Your response should contain each line of the data that includes "Configure".

[Data records]
┄┄┄┄┄┄┄┄┄┄┄┄┄┄┄┄┄┄┄┄

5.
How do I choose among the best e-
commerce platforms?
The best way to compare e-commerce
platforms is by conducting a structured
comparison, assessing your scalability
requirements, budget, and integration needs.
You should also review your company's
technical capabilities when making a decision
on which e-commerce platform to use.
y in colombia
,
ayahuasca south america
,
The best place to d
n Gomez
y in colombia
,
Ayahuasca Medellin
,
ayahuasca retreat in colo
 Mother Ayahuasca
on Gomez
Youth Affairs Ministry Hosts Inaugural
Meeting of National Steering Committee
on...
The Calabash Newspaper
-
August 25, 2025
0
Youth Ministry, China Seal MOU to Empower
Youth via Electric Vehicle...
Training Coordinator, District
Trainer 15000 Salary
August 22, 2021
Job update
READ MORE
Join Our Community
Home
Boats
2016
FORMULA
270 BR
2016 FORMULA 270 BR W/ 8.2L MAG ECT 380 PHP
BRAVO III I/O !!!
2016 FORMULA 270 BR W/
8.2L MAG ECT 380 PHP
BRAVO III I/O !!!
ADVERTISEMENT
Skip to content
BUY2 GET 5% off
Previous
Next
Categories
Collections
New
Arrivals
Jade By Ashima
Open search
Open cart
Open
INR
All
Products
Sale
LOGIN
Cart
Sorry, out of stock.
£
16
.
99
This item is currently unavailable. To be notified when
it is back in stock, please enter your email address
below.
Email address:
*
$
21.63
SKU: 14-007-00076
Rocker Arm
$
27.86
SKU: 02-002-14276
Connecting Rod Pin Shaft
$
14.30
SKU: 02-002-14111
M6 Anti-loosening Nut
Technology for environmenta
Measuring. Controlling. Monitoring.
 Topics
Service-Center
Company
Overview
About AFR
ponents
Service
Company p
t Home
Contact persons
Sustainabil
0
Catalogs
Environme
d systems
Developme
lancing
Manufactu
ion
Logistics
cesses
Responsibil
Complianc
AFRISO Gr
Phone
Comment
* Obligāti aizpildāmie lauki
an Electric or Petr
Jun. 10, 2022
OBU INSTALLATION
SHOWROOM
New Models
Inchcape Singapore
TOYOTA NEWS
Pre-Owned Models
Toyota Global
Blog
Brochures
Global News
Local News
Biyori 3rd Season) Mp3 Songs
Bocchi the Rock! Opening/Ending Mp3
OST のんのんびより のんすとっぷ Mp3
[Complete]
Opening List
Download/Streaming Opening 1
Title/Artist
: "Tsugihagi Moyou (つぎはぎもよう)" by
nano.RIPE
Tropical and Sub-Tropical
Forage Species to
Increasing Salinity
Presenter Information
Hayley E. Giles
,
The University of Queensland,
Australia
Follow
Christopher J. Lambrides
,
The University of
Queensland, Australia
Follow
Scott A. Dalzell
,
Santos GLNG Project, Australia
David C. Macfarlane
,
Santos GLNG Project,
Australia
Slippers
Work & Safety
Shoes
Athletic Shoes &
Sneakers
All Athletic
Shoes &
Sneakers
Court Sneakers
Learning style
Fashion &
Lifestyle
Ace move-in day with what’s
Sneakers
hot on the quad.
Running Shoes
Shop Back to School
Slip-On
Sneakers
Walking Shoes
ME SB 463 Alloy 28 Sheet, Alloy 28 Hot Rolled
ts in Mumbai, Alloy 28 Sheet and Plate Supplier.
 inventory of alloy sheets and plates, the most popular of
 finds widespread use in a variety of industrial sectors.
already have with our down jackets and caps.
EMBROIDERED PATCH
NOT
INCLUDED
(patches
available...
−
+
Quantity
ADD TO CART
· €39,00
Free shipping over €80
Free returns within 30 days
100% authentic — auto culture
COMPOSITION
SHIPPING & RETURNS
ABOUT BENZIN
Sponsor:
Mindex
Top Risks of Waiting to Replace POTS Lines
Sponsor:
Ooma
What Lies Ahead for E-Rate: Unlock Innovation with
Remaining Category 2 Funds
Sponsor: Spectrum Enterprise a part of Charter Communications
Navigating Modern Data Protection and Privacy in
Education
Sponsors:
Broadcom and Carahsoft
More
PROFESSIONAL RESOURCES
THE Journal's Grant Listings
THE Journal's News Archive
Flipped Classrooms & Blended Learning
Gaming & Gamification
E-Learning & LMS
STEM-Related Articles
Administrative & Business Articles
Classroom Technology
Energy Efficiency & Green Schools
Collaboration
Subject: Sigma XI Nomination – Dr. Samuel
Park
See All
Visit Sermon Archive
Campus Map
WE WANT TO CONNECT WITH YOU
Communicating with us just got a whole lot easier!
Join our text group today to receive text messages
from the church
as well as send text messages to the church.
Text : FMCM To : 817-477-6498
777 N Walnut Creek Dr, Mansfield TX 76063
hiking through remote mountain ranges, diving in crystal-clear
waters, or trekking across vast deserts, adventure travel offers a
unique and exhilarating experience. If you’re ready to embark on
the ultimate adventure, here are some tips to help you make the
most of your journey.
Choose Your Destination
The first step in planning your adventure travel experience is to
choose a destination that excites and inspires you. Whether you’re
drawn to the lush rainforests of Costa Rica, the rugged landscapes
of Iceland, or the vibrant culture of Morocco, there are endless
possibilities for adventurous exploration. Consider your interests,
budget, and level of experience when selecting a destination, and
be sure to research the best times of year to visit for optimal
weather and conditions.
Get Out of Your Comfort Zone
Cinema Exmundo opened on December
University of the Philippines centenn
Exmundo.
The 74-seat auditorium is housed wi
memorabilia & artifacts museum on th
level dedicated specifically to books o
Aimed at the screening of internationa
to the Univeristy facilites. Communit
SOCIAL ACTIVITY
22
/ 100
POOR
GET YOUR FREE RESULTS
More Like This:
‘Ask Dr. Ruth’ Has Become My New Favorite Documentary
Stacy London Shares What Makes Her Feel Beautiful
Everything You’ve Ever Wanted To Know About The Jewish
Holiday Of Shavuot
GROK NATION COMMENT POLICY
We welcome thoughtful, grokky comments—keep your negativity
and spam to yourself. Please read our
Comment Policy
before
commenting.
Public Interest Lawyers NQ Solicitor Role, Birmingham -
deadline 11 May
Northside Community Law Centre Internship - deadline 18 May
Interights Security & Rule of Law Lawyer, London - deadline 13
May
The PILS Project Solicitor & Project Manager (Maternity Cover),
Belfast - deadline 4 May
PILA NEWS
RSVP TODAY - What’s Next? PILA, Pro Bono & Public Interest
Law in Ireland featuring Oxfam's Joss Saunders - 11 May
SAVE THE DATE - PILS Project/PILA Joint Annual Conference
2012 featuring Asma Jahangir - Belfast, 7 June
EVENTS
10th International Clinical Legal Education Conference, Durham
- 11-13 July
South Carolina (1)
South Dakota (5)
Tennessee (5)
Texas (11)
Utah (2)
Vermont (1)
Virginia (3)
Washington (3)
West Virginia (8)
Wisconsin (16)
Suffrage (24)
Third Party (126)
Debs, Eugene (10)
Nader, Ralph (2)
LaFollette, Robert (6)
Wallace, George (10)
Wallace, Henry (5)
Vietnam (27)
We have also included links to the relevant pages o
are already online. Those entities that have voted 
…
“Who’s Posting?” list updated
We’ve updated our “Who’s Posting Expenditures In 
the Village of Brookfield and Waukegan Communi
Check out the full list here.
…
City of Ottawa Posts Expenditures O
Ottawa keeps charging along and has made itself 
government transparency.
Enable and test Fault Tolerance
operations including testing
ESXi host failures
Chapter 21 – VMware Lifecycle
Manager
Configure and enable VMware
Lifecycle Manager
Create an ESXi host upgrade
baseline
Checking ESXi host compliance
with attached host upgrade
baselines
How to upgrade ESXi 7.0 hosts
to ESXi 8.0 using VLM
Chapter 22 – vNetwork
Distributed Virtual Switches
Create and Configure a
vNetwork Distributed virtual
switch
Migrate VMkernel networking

┄┄┄┄┄┄┄┄┄┄┄┄┄┄┄┄┄┄┄┄

* [Result]:
Configure and enable VMware
Create and Configure a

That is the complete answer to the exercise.